Raised in a Christian household in Florida, Brown says he was surrounded by “homophobic tendencies” rooted in his family’s Caribbean background at an early age. Anti-LGBTQ music, like the words of Buju Banton’s ‘90s song “Boom Bye Bye,” would ring through speakers as his family sang and danced along.
“It was hard for me growing up in a house where music was about killing the homosexuals,” Brown, 37, recalls. “My granny, I remember when the songs were on, she’d be giving me a look like it’s OK, don’t worry about that.”
Brown was inspired by his granny — the first person he told that he was gay — to pursue a career in social work.
“She passed when I was in my first year of college, so it’s been quite some time,” he says, “but her legacy lives on through me because I bring granny up all the time.”
Brown spent 12 years as a psychotherapist before pursuing another dream: becoming a television personality.
After appearing on “The Real World” (2004) and landing hosting gigs on MTV shows like “Are You The One Second Chances” (2017), he thought his days of offering advice professionally were behind him.
Until Netflix offered up a job posting that combined his passions.
“I called my agent and I was like, ‘I have to be on this show,’” Brown recalls. “They told me that they were done casting, and asked them to beg that if they brought me in, I would bring something new and dynamic . . . obviously, I did the best I could because I’m sitting here today.”
The “Queer Eye” expert was the final piece of the Fab 5, comprised of Jonathan Van Ness (grooming), Antoni Porowski (food and wine), Tan France (fashion) and Bobby Berk (interior design).
Together, they’ve created a dynamic beloved by millions of Netflix viewers. Two seasons of the rebooted makeover show are now available on the streaming site, with a third season not yet announced.
“We really are best friends. We are goofy, we’re laughing, we’re having fun and our mindset forgets that we’re on a television show together,” Brown says.
Following the release of the second Georgia-set season, Brown visited the amNewYork offices to dish on if the Fab 5 is as close-knit as they appear, how much they really know about their contestants (dubbed “heroes”) and more.
You guys spend a lot of time together in the Fab 5 Loft. Tell us what a typical night off looks like?
We lived together for five months in Atlanta, which was probably the best time because after shooting we didn’t know anyone really in the city. We were so close we would have dinner on a rooftop every night. We watch “RuPaul’s Drag Race” and we just have a good time together. There was an ice cream shop behind our home and we would go eat Jenny’s ice cream all the time and it was just, it was like summer camp. Hopefully, we get a season three. We can do it again.
How much does the Fab 5 know about the heroes before you raid their homes?

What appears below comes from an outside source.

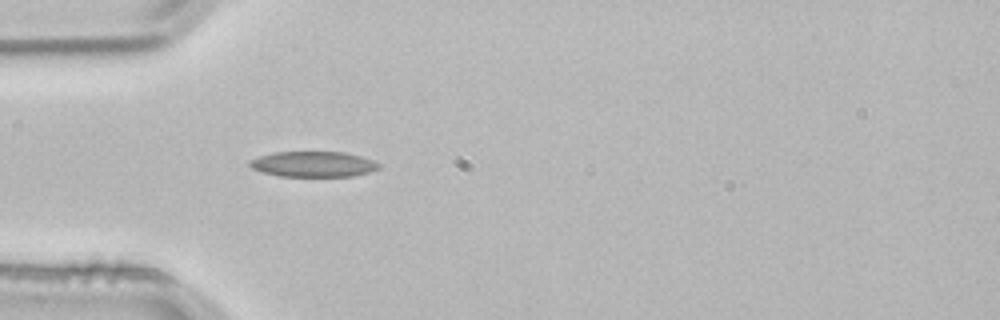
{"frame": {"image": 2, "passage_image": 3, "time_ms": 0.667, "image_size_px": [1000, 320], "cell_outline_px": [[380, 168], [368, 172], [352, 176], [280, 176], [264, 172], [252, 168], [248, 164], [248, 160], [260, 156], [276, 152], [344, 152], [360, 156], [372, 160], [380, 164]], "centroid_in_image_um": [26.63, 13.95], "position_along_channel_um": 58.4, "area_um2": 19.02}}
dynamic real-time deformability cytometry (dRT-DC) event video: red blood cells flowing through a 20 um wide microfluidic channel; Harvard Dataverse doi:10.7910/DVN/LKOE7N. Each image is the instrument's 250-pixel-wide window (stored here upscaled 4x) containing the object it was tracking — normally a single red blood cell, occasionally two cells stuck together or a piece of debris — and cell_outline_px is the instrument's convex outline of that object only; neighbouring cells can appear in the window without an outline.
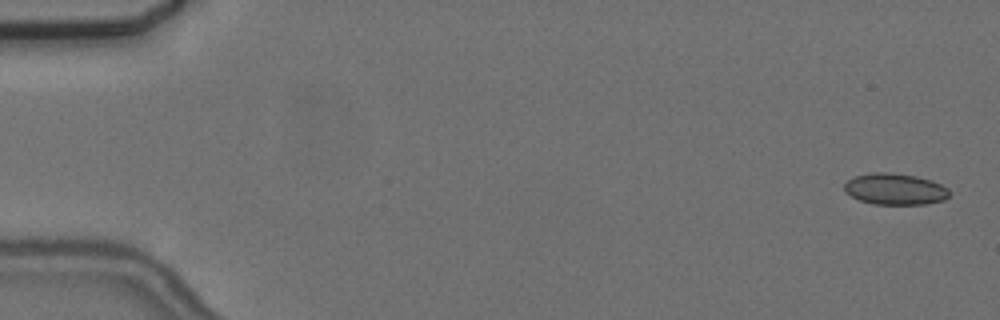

Before we makeover any of our heroes, we know little to nothing about them. We have a sheet of paper that we read at the beginning of this show and that’s all we get. Once we do the discovery of the first day, that’s what we’re finding all of our information. This show is shaped on that day because we then get together as Fab 5 and say, “OK, where do you want to go? What do you want to do, what do we want to see happen?” And sometimes what we record before we arrive has to be re-recorded if we change the direction of the show based on what we learn.
In that case, is any of the series scripted?
When it comes to “Queer Eye,” it is 100 percent nonscripted. Not one moment is ever told to us beforehand. There are never lines. Our dynamic is about five guys and also how we interact with our heroes.
You’re able to get those who appear close-minded to open up easily. What’s the secret to your approach?
A lot of people talk about the fact that I get people to open up very quickly and a lot of that is because first I’m just an empathetic person. I tell people that if you listen better, you’ll live better. I’m always listening to people. I like to ask a lot more questions than I like talking.
There are people who are going to be a little bit reluctant. I mean, you’re meeting with five strangers. People are apprehensive — will you judge me if I tell you something about myself? Will you take me in a direction I’m scared to go? For me, it’s always about never, ever, ever stopping saying that we want to help. I think when you set the intention from the beginning, it helps people feel a little bit more comfortable in the relationship. . . . People like knowing exactly what your intentions are.
“Queer Eye” comes with no shortage of emotional moments. Which heroes did you find yourself connecting the most to?
There are a few heroes for me that stood out the most. The first one would be, Cory, a police officer in season one, because he was someone who on the surface is extremely different than me. He’s white, he’s southern.
He’s a cop, a Trump supporter. I was very skeptical of how we were really going to help this man and see past his privilege so that he could actually grow as a person and he has now left the police force, he is now working with inner-city communities, helping them to see that marginalizing women and people of color or LGBTQ people is wrong.
I would also say in season two, Skylar was pretty amazing. He was our first trans man . . . when I heard that he had been denied getting his gender marker changed on his license, something we all take for granted, I knew this could shift the conversation regarding the trans community and help people to realize that the community is just looking for safety and security, just like all of us.